Dans son litige avec l'Australie, un point pour Facebook ?
Après plusieurs jours de discussions, le gouvernement australien et Facebook ont trouvé un accord dans le litige relatif à la nouvelle loi du pays sur les médias. Celle-ci sera modifiée, de sorte qu'à l'avenir, le géant numérique devra s'entendre directement avec les médias quant à la rétribution des contenus journalistiques. Dans les cas où les négociations n'aboutiront pas, le gouvernement dépêchera un médiateur. Facebook a indiqué qu'il lèvera son blocage de ses contenus et de ses sites.
Ce n'était qu'un galop d'essai
Facebook n'est pas la seule à s'être lancée dans un bras de fer avec Canberra : la Chine a aussi imposé des droits de douane à l'Australie, car celle-ci a exclu Huawei du développement du réseau 5G dans le pays. Le Point fait part de son inquiétude :
«Ce double chantage contre un Etat souverain illustre la nouvelle donne géopolitique du XXIe siècle. Un monde où le Parti communiste chinois et les mastodontes américains du numérique tentent de récrire à leur profit les règles du jeu international. … Cela exige des Européens de serrer les rangs et d'agir de manière autonome, deux attitudes qu'ils sont souvent bien en peine d'adopter. Qu'ils n'aient pas jugé utile de tendre la main à l'Australie dans ses tribulations récentes n'est pas un signe encourageant. En effet, pour la Chine comme pour Facebook, le cas australien n'était probablement qu'un galop d'essai.»
Les GAFA sont eux aussi divisés
Le prochain problème attend Facebook au tournant, assure le portail Contributors :
«Il ne s'agit-là que d'un épisode d'un litige qui se joue au niveau mondial, et qui a une importance considérable au niveau économique, mais aussi en ce qui concerne la liberté d'opinion, l'avenir du journalisme, la démocratie en tant que modèle social et les développements géopolitiques. La trame est complexe, comme l'illustrent les querelles entre les GAFA. ... Le patron d'Apple, Tim Cook, a annoncé que les applications dont le modèle commercial principal reposait sur l'exploitation des données personnelles pourraient être exclues de l'iPhone 13. Cela voudrait dire que des applications comme Facebook, Instagram, WhatsApp et autres ne pourraient pas y être installées. ... La question qui se pose ici, c'est de savoir qui, de Facebook ou de l'iPhone, a le plus besoin de l'autre.»
Un statut quo conforté
Le compromis trouvé rend les médias plus dépendants encore des aumônes de Facebook, juge Neue Zürcher Zeitung :
«Le comportement des entreprises technologiques en amont de cette loi montre qu'elles sont monopolistiques. Quelle entreprise a donc le pouvoir de mettre en émoi un pays entier ? ... Ceux qui considèrent la loi australienne comme un modèle pour l'Europe, voire comme une solution au problème du financement d'un journalisme de qualité, font fausse route. ... Avec cette loi, le gouvernement australien mise sur l'argent versé par les plateformes aux médias. Or cela consolide ce modèle commercial et renforce la dépendance des médias aux GAFA. Les groupes médiatiques devraient chercher à s'émanciper toujours plus des plateformes et à s'adresser aux clients via leurs propres applications.»

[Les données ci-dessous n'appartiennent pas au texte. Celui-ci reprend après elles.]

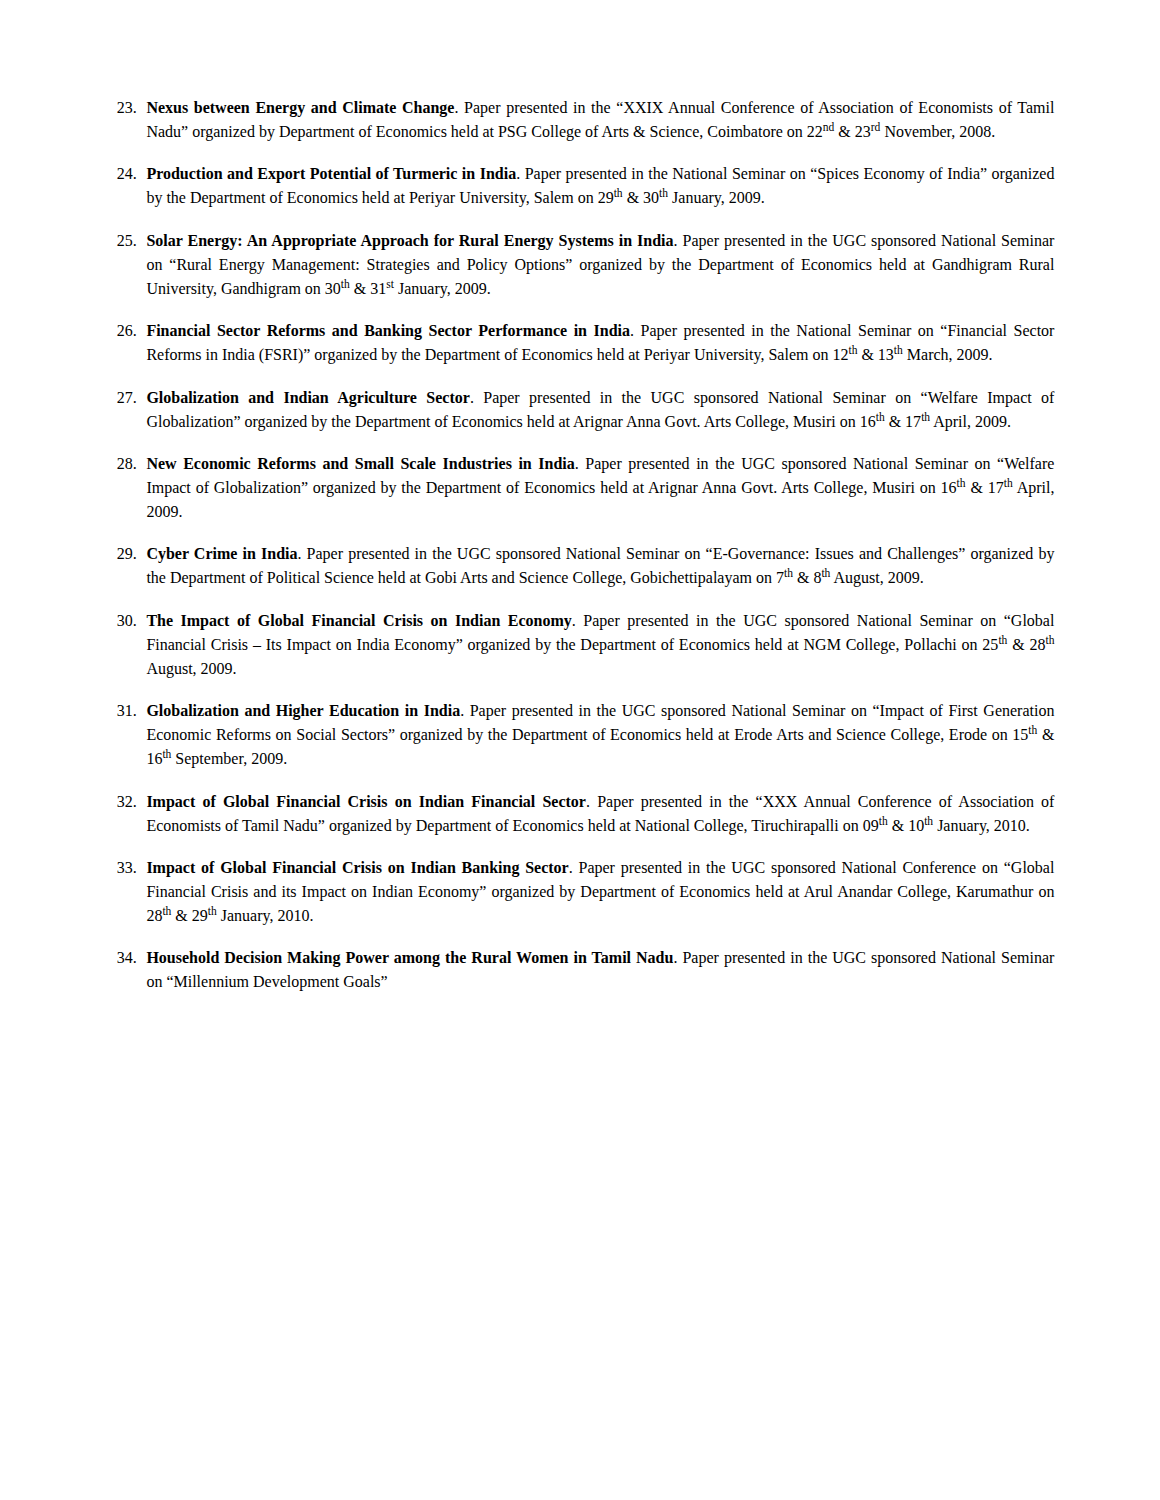Nexus between Energy and Climate Change. Paper presented in the “XXIX Annual Conference of Association of Economists of Tamil Nadu” organized by Department of Economics held at PSG College of Arts & Science, Coimbatore on 22nd & 23rd November, 2008.
Production and Export Potential of Turmeric in India. Paper presented in the National Seminar on “Spices Economy of India” organized by the Department of Economics held at Periyar University, Salem on 29th & 30th January, 2009.
Solar Energy: An Appropriate Approach for Rural Energy Systems in India. Paper presented in the UGC sponsored National Seminar on “Rural Energy Management: Strategies and Policy Options” organized by the Department of Economics held at Gandhigram Rural University, Gandhigram on 30th & 31st January, 2009.
Financial Sector Reforms and Banking Sector Performance in India. Paper presented in the National Seminar on “Financial Sector Reforms in India (FSRI)” organized by the Department of Economics held at Periyar University, Salem on 12th & 13th March, 2009.
Globalization and Indian Agriculture Sector. Paper presented in the UGC sponsored National Seminar on “Welfare Impact of Globalization” organized by the Department of Economics held at Arignar Anna Govt. Arts College, Musiri on 16th & 17th April, 2009.
New Economic Reforms and Small Scale Industries in India. Paper presented in the UGC sponsored National Seminar on “Welfare Impact of Globalization” organized by the Department of Economics held at Arignar Anna Govt. Arts College, Musiri on 16th & 17th April, 2009.
Cyber Crime in India. Paper presented in the UGC sponsored National Seminar on “E-Governance: Issues and Challenges” organized by the Department of Political Science held at Gobi Arts and Science College, Gobichettipalayam on 7th & 8th August, 2009.
The Impact of Global Financial Crisis on Indian Economy. Paper presented in the UGC sponsored National Seminar on “Global Financial Crisis – Its Impact on India Economy” organized by the Department of Economics held at NGM College, Pollachi on 25th & 28th August, 2009.
Globalization and Higher Education in India. Paper presented in the UGC sponsored National Seminar on “Impact of First Generation Economic Reforms on Social Sectors” organized by the Department of Economics held at Erode Arts and Science College, Erode on 15th & 16th September, 2009.
Impact of Global Financial Crisis on Indian Financial Sector. Paper presented in the “XXX Annual Conference of Association of Economists of Tamil Nadu” organized by Department of Economics held at National College, Tiruchirapalli on 09th & 10th January, 2010.
Impact of Global Financial Crisis on Indian Banking Sector. Paper presented in the UGC sponsored National Conference on “Global Financial Crisis and its Impact on Indian Economy” organized by Department of Economics held at Arul Anandar College, Karumathur on 28th & 29th January, 2010.
Household Decision Making Power among the Rural Women in Tamil Nadu. Paper presented in the UGC sponsored National Seminar on “Millennium Development Goals”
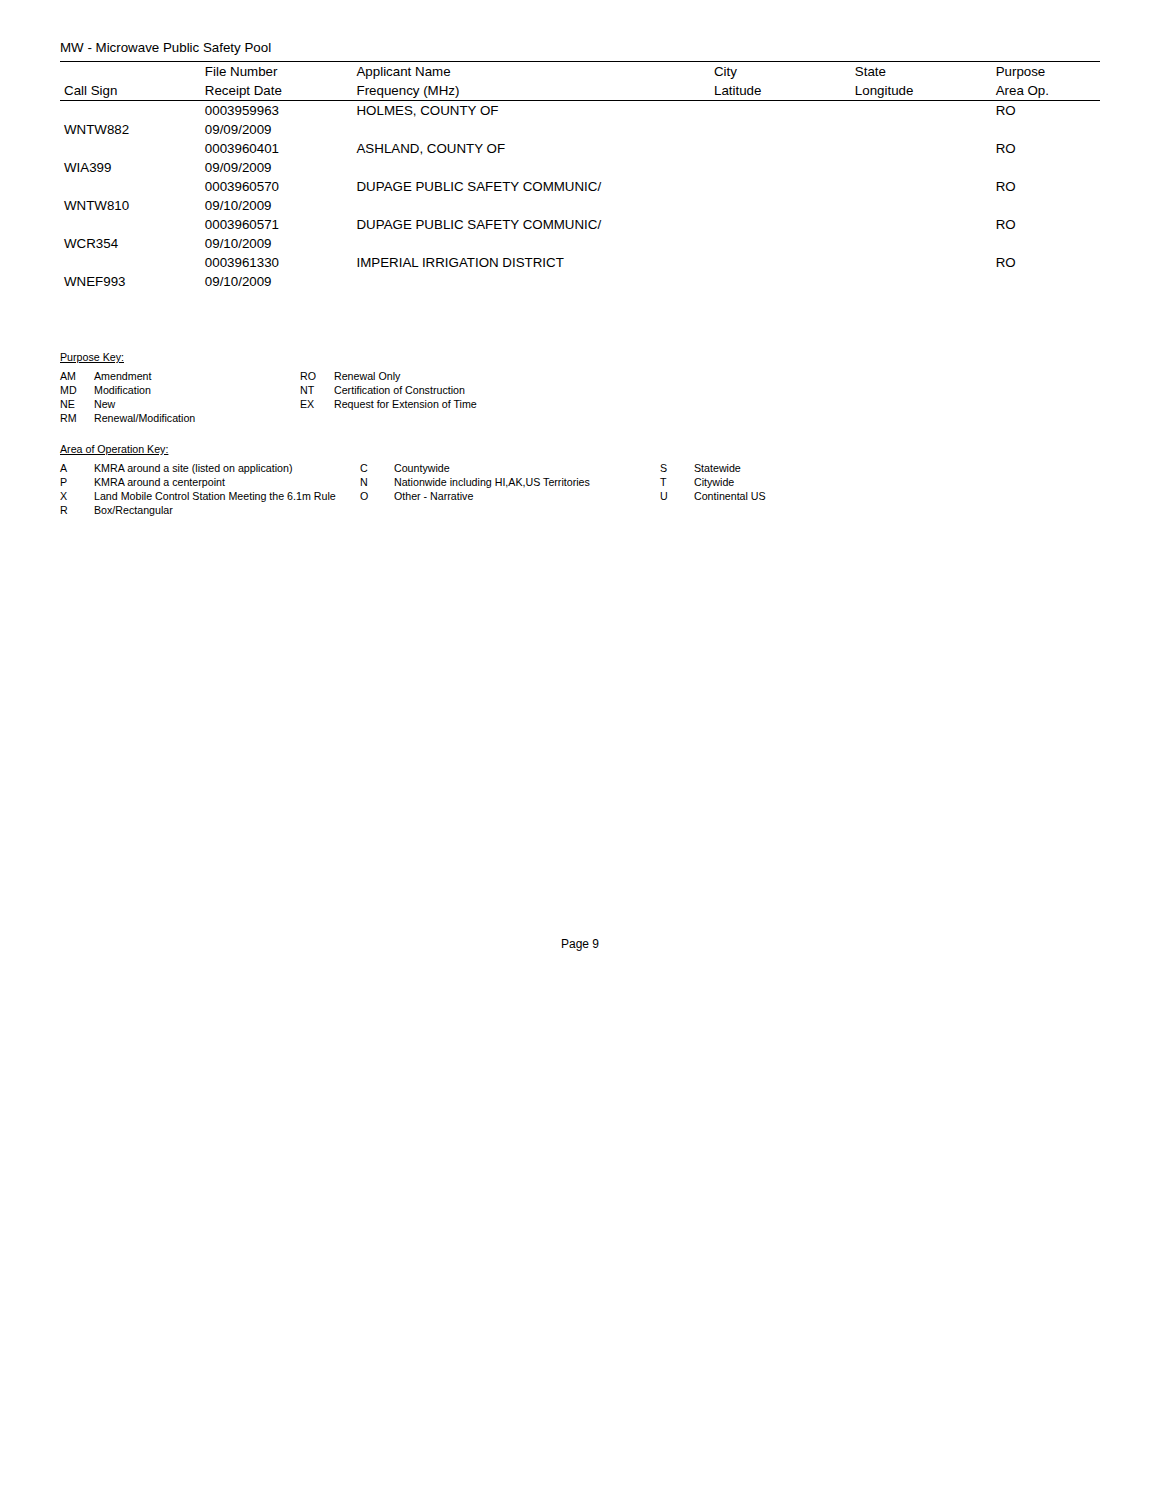MW - Microwave Public Safety Pool
| | File Number | Applicant Name | City | State | Purpose |
| Call Sign | Receipt Date | Frequency (MHz) | Latitude | Longitude | Area Op. |
| | 0003959963 | HOLMES, COUNTY OF | | | RO |
| WNTW882 | 09/09/2009 | | | | |
| | 0003960401 | ASHLAND, COUNTY OF | | | RO |
| WIA399 | 09/09/2009 | | | | |
| | 0003960570 | DUPAGE PUBLIC SAFETY COMMUNIC/ | | | RO |
| WNTW810 | 09/10/2009 | | | | |
| | 0003960571 | DUPAGE PUBLIC SAFETY COMMUNIC/ | | | RO |
| WCR354 | 09/10/2009 | | | | |
| | 0003961330 | IMPERIAL IRRIGATION DISTRICT | | | RO |
| WNEF993 | 09/10/2009 | | | | |
Purpose Key:
| AM | Amendment | RO | Renewal Only |
| MD | Modification | NT | Certification of Construction |
| NE | New | EX | Request for Extension of Time |
| RM | Renewal/Modification | | |
Area of Operation Key:
| A | KMRA around a site (listed on application) | C | Countywide | S | Statewide |
| P | KMRA around a centerpoint | N | Nationwide including HI,AK,US Territories | T | Citywide |
| X | Land Mobile Control Station Meeting the 6.1m Rule | O | Other - Narrative | U | Continental US |
| R | Box/Rectangular | | | | |
Page 9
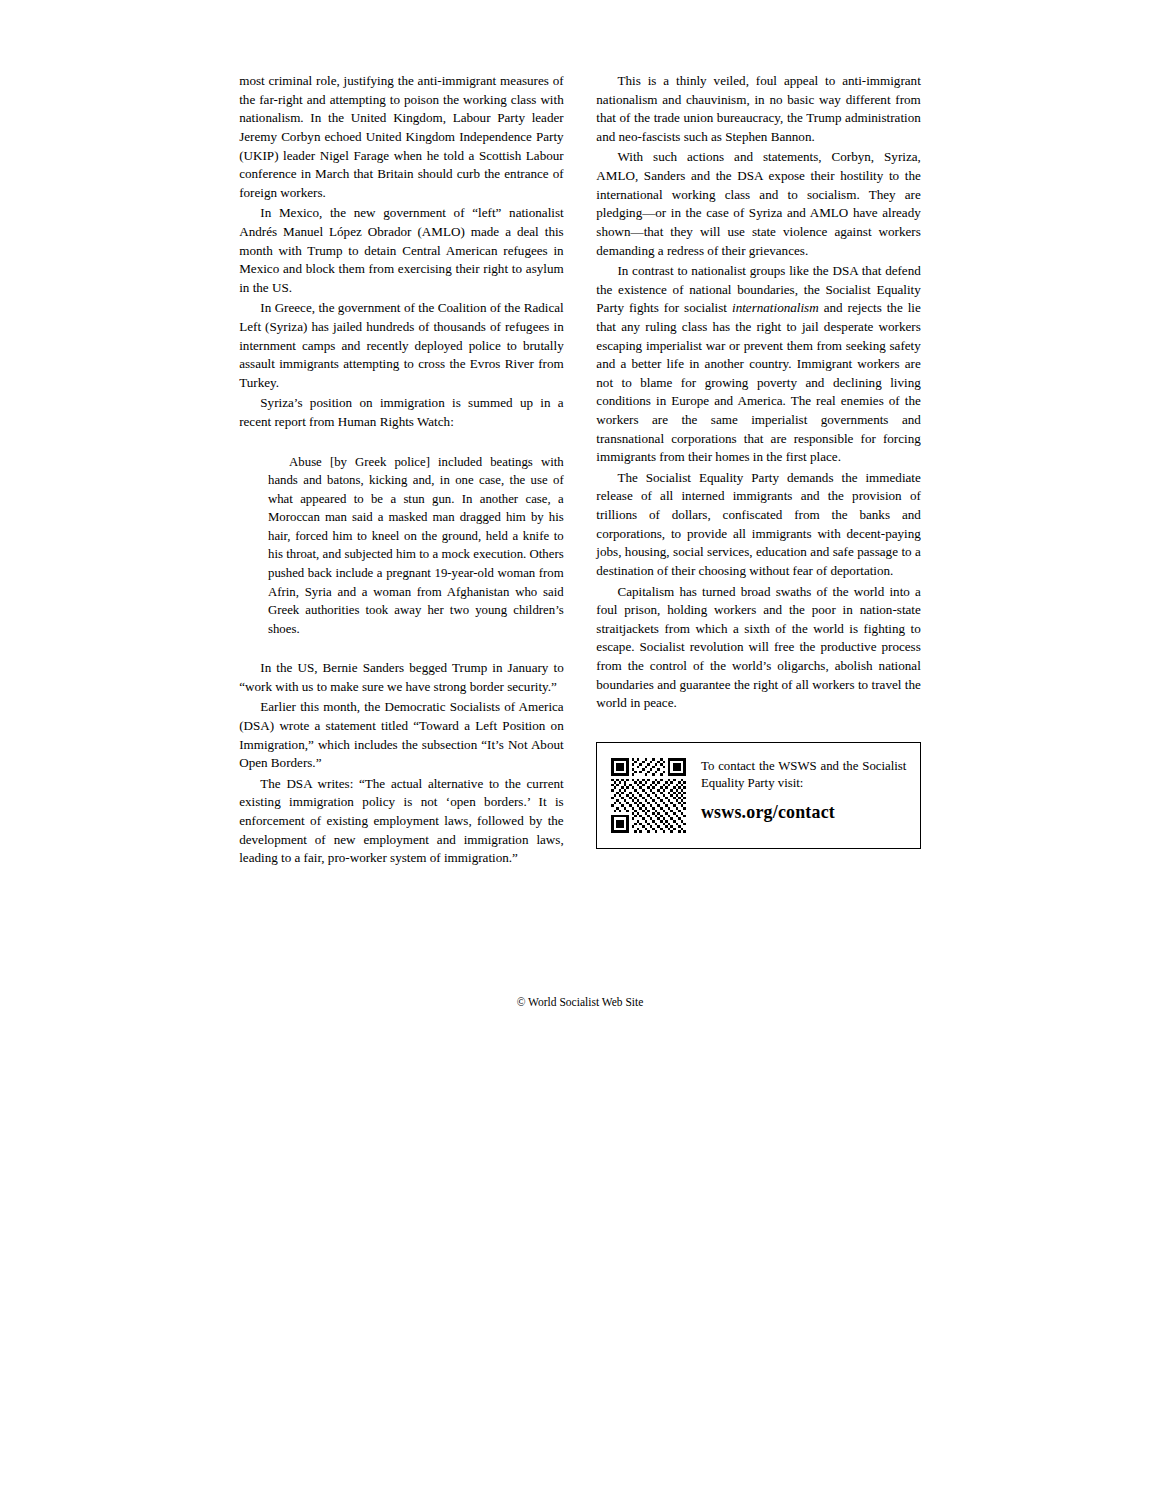most criminal role, justifying the anti-immigrant measures of the far-right and attempting to poison the working class with nationalism. In the United Kingdom, Labour Party leader Jeremy Corbyn echoed United Kingdom Independence Party (UKIP) leader Nigel Farage when he told a Scottish Labour conference in March that Britain should curb the entrance of foreign workers.
In Mexico, the new government of “left” nationalist Andrés Manuel López Obrador (AMLO) made a deal this month with Trump to detain Central American refugees in Mexico and block them from exercising their right to asylum in the US.
In Greece, the government of the Coalition of the Radical Left (Syriza) has jailed hundreds of thousands of refugees in internment camps and recently deployed police to brutally assault immigrants attempting to cross the Evros River from Turkey.
Syriza’s position on immigration is summed up in a recent report from Human Rights Watch:
Abuse [by Greek police] included beatings with hands and batons, kicking and, in one case, the use of what appeared to be a stun gun. In another case, a Moroccan man said a masked man dragged him by his hair, forced him to kneel on the ground, held a knife to his throat, and subjected him to a mock execution. Others pushed back include a pregnant 19-year-old woman from Afrin, Syria and a woman from Afghanistan who said Greek authorities took away her two young children’s shoes.
In the US, Bernie Sanders begged Trump in January to “work with us to make sure we have strong border security.”
Earlier this month, the Democratic Socialists of America (DSA) wrote a statement titled “Toward a Left Position on Immigration,” which includes the subsection “It’s Not About Open Borders.”
The DSA writes: “The actual alternative to the current existing immigration policy is not ‘open borders.’ It is enforcement of existing employment laws, followed by the development of new employment and immigration laws, leading to a fair, pro-worker system of immigration.”
This is a thinly veiled, foul appeal to anti-immigrant nationalism and chauvinism, in no basic way different from that of the trade union bureaucracy, the Trump administration and neo-fascists such as Stephen Bannon.
With such actions and statements, Corbyn, Syriza, AMLO, Sanders and the DSA expose their hostility to the international working class and to socialism. They are pledging—or in the case of Syriza and AMLO have already shown—that they will use state violence against workers demanding a redress of their grievances.
In contrast to nationalist groups like the DSA that defend the existence of national boundaries, the Socialist Equality Party fights for socialist internationalism and rejects the lie that any ruling class has the right to jail desperate workers escaping imperialist war or prevent them from seeking safety and a better life in another country. Immigrant workers are not to blame for growing poverty and declining living conditions in Europe and America. The real enemies of the workers are the same imperialist governments and transnational corporations that are responsible for forcing immigrants from their homes in the first place.
The Socialist Equality Party demands the immediate release of all interned immigrants and the provision of trillions of dollars, confiscated from the banks and corporations, to provide all immigrants with decent-paying jobs, housing, social services, education and safe passage to a destination of their choosing without fear of deportation.
Capitalism has turned broad swaths of the world into a foul prison, holding workers and the poor in nation-state straitjackets from which a sixth of the world is fighting to escape. Socialist revolution will free the productive process from the control of the world’s oligarchs, abolish national boundaries and guarantee the right of all workers to travel the world in peace.
To contact the WSWS and the Socialist Equality Party visit:
wsws.org/contact
© World Socialist Web Site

L'heure d'aller dans le sens des médias
Si Facebook a lâché du lest en Australie, cela ne le dispense pas d'assumer ses responsabilités, juge The Times :
«Dans le monde entier, les réseaux sociaux se retrouvent de diverses façons confrontés à une nouvelle ère de régulation. Une rétribution équitable des contenus journalistiques doit être au cœur de leur action future. Google, le premier rival de Facebook, a récemment passé un accord avec plusieurs organisations de médias, dont News Corporation, propriétaire de The Times. Il faut que Facebook lui emboîte le pas, et le plus tôt serait le mieux. La démocratie libérale a besoin de pluralisme en matière de contenus médiatiques, à tous les niveaux : local, national, international. Il est temps que Facebook devienne le partenaire des médias traditionnels plutôt que son ennemi.»
Victimes de leur cupidité, tôt ou tard
En Australie, Facebook et Google ont remporté une victoire à la Pyrrhus, estime Jutarnji list :
«Elles ont obtenu l'édulcoration d'une loi qui leur aurait coûté cher, mais ils n'ont fait qu'aiguiser les appétits de l'UE et des Etats-Unis. ... Facebook et Google seront tôt ou tard les victimes de leur propre avidité. Soit elles éroderont la société démocratique au point qu'elles seront interdites ou nationalisées, soit les autorités antitrust américaine et européenne les démantèleront. Sur le long terme, aucune de ces entreprises n'a de raison de regarder l'avenir avec optimisme - mais seul ce dernier scénario est dans l'intérêt des citoyens lambda.»